Exercise goal:
Find the lines below in which the string "Figure" occurs. Copy each one.

Data listing:

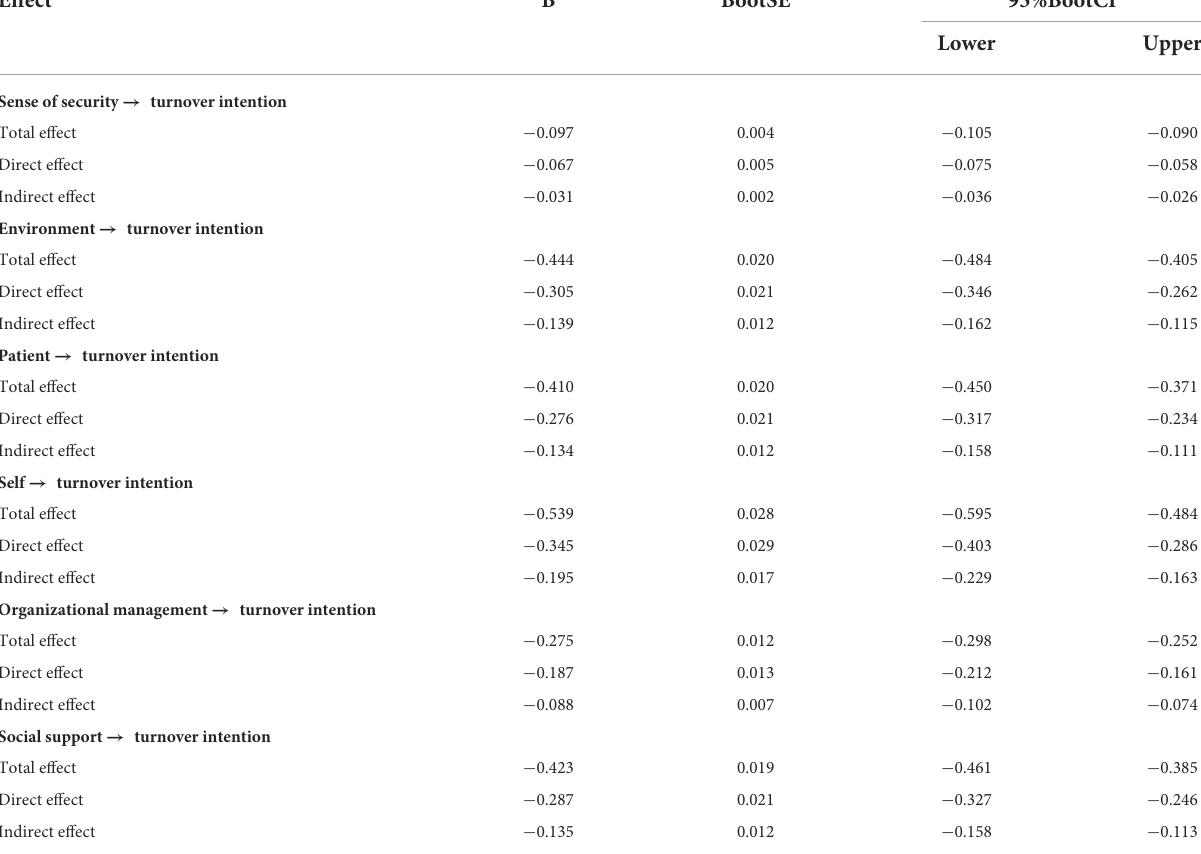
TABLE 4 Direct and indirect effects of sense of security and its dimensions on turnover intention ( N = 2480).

---

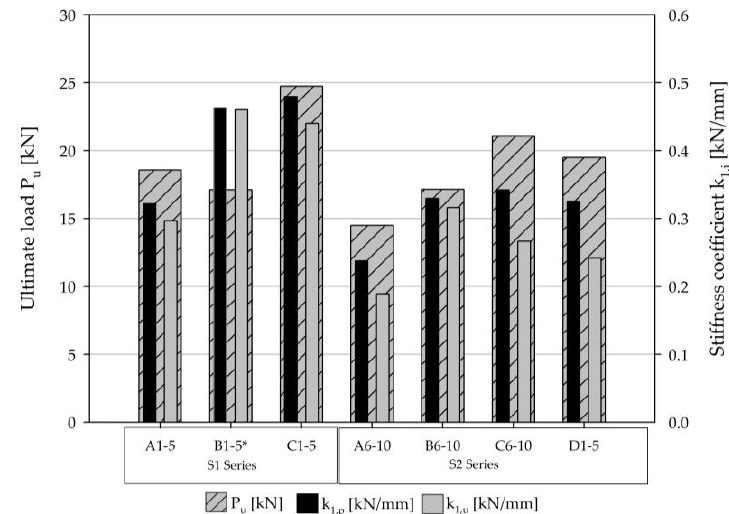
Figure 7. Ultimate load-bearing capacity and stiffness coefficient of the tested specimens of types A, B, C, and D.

--

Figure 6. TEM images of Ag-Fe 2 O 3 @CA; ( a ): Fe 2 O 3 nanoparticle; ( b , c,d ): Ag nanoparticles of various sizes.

Exercise answer:
Figure 7. Ultimate load-bearing capacity and stiffness coefficient of the tested specimens of types A, B, C, and D.
Figure 6. TEM images of Ag-Fe 2 O 3 @CA; ( a ): Fe 2 O 3 nanoparticle; ( b , c,d ): Ag nanoparticles of various sizes.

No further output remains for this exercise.